Much has happened since their first publication in 2002, making an update essential to include the latest developments in medical sciences. We interviewed Dr Christine Geffers, co-author of a new recommendation to be issued in 2017. ‘This recommendation was overdue for a revision, and such an important guideline should, in fact, be updated in much shorter intervals of five to six years,’ Geffers points out. ‘This cannot always be assured due to the large number of recommendations that need to be issued,’ Geffers, who is a colleague of Professor Petra Gastmeier at the National Reference Centre for the Surveillance of Nosocomial Infections, first mentioned data sources. Recommendations currently in place are based on 219 sources; the new recommendations quote more than 600 sources. ‘What was assumed or believed back in 2002 can now be safely confirmed by the number of studies carried out since.’
Not only the quantity but also the quality of the underlying data has improved. ‘Studies carried out prior to 2000 are now considered out-dated,’ Geffers confirmed. ‘These days, the expectations of quality with regards to ethics, for instance, are very different to what they were 15 years ago, when everyone had the freedom to carry out studies based on their own ideas. Therefore, the objective now is to draw on more recent studies that comply with current quality standards.’

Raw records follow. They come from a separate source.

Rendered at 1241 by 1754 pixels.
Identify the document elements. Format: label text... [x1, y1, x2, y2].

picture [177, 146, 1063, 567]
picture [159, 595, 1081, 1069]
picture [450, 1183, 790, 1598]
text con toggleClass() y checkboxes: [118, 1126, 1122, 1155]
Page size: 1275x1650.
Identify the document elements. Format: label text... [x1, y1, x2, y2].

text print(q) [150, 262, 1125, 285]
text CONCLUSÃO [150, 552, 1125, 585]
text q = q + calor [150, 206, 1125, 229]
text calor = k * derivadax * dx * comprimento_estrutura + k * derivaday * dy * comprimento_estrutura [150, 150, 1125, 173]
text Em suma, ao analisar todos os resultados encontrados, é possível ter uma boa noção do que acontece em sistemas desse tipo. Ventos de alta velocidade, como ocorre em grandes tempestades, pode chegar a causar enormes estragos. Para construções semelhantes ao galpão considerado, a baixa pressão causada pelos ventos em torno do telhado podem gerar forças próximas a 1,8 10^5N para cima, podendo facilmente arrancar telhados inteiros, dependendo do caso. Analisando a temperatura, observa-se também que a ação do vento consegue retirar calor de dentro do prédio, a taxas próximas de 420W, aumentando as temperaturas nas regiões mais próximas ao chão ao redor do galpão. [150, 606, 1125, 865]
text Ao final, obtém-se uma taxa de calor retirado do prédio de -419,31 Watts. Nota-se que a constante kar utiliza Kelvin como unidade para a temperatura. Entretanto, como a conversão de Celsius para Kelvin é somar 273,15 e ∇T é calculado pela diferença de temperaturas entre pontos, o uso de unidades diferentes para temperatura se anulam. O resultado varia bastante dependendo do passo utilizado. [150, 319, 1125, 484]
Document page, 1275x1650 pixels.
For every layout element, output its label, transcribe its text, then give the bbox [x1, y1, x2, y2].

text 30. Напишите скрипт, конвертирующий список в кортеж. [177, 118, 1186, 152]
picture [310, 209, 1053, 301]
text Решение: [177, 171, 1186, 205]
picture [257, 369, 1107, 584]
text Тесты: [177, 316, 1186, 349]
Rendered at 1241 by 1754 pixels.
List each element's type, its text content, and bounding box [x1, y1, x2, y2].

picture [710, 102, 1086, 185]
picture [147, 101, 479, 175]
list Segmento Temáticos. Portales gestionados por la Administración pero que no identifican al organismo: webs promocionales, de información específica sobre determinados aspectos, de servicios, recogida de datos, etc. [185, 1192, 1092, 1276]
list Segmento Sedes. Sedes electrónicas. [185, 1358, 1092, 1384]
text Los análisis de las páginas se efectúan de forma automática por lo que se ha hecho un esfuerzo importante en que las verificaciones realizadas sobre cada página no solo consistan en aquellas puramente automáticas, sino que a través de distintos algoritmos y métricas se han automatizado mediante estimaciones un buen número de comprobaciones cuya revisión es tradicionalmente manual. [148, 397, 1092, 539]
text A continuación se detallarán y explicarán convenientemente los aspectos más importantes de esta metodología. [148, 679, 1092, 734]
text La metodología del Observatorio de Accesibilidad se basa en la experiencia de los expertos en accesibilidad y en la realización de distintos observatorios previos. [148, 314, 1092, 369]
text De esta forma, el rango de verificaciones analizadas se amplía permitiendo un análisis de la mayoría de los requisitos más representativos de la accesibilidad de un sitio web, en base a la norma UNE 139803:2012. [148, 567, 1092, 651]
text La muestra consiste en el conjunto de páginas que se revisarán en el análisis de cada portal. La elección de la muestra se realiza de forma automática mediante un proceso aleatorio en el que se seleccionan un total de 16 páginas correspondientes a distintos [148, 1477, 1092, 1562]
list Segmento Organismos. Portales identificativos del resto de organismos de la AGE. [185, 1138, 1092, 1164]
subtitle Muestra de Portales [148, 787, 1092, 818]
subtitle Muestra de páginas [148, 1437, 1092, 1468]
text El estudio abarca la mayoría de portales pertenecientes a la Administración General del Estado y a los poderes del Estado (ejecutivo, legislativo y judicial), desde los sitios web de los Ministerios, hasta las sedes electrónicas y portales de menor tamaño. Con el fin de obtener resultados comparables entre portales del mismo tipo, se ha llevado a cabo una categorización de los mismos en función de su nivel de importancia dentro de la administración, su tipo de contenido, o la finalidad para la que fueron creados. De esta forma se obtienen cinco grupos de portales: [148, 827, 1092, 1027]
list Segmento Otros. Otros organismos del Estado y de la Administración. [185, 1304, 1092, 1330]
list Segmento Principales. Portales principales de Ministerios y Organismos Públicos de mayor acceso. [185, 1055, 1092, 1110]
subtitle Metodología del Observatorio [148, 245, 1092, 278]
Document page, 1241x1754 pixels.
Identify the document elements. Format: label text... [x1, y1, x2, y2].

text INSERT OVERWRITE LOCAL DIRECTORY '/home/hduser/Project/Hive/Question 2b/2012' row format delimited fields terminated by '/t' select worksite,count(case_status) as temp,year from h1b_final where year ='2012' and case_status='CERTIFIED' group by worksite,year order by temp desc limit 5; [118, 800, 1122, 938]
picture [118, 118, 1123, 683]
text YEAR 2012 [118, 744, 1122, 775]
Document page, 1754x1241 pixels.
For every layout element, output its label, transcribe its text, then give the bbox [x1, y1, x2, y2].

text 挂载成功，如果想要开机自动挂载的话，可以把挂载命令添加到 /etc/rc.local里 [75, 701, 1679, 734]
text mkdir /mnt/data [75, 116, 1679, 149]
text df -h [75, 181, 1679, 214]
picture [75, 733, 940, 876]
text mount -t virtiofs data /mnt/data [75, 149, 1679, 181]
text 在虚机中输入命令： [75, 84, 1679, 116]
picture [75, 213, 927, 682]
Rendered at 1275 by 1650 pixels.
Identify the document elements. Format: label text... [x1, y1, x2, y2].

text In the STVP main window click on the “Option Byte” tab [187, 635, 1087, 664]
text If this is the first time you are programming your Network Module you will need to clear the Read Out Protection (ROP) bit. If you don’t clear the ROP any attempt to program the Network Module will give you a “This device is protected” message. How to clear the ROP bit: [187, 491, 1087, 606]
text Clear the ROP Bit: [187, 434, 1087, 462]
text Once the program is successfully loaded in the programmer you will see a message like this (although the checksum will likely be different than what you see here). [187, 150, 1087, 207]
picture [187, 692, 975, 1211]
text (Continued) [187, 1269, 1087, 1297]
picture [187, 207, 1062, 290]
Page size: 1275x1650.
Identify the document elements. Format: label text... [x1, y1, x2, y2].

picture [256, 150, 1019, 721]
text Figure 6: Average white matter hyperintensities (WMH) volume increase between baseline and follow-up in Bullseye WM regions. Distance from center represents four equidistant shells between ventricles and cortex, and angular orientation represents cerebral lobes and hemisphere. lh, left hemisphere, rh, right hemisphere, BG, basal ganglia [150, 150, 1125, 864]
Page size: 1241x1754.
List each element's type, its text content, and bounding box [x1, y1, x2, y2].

The new recommendations cover non-tunnelled central venous catheters (CVC), peripheral venous catheters and arterial catheters. Port systems, partially implanted intravascular catheters and intravascular catheters for newborns are no longer covered, with the latter now being covered by a separate KRINKO recommendation. There is also a lack of recommendations on how to deal with large bore vascular access required for extracorporeal oxygenation or decarboxylation (the artificial lung), because there are hardly any studies available on this topic.
As it is not possible to introduce all innovations here, Geffers lists some examples. The preferred access point for a CVC in the subclavian vein is no longer recommended, with no recommendation being made either for or against this access. ‘The only recommendation here is not to use the jugular vein for patients with a tracheostomy who need a CVC. It would be too complex to list all the changes in detail,’ says the specialist for Infection Prevention and Control and Environmental Medicine.
The new recommendation aims to minimise the risk of infections further still.Dr Christine Geffers
Another new recommendation is that peripherally inserted CVCs should no longer be preferred. Regular, daily monitoring and documentation of the diagnosis during ward rounds is another significant change. Going forward, doctors will have to monitor on a daily basis whether the CVC should remain in place or not. There is also a change regarding access to the system. The new recommendation stipulates that the connections, such as the three-way tap, must be disinfected after every use.
However, there is no change to the recommended time in situ for the catheter. ‘The objective is still to remove it as soon as possible, which is also why daily monitoring is advised, to see if the indication for leaving the catheter in place is still valid,’ Geffers explains. ‘There were no maximum time limits for leaving CVCs in situ in the 2002 recommendations, and there won’t be any in the 2017 recommendations, either. The current recommendations advise against changing catheters regularly, and this will continue to apply. The infusion tubes were supposed to be changed every three days, but the new recommendations advise at least four day intervals between changes.’
A large part of the recommendations revolves around staff training. This should ideally be carried out in small groups and should include a lot of practical exercise. In future, important preventative measures are to be focused on with the help of specific campaigns. The fitting of peripheral cannulas was discussed in the context of using specialist catheter teams – as seen in the US – but the new recommendations stipulate that it is preferable to ensure that all team members are capable of changing catheters, and to check that this is the case. ‘The new recommendation aims to minimise the risk of infections further still. However, regardless of the numerous new recommendations, up till now, not everything that has been practiced on the wards has, in fact, been wrong,’ she concedes.
The recommendation will certainly contribute towards increased patient safety. The prevention of nosocomial infections by the management of medical institutions as required by paragraph 23(3) of the Law on Infection Prevention and Control is usually ensured through the implementation of the KRINKO recommendations. ‘As these are supposed to reflect the latest findings of medical sciences many medical institutions adhere to them,’ Geffers points out. ‘The recommendations are therefore essentially binding, particularly when litigation is concerned. In these cases it is important to prove that the recommendations were implemented, or to substantiate why they were not adhered to.’
In 1996, Dr Christine Geffers began her career as a research assistant at the Institute for Hygiene and Environmental Medicine, then part of the Free University Berlin and now part of the Charité University Medicine Berlin. After qualifying as a specialist for Hygiene and Environmental Medicine she became a consultant at the Institute for Hygiene at the Charité in 2001. In 2003/2004 a grant from the Walter Marget Foundation for the Advancement of the Study of Infectious Diseases facilitated a research stay with Professor Barry Farr at the University of Virginia, USA. In 2015, Geffers wrote her habilitation in Infection Prevention and Control. Her focus is on the surveillance of nosocomial infections, nosocomial infections in newborns and the prevention of catheter-related sepsis.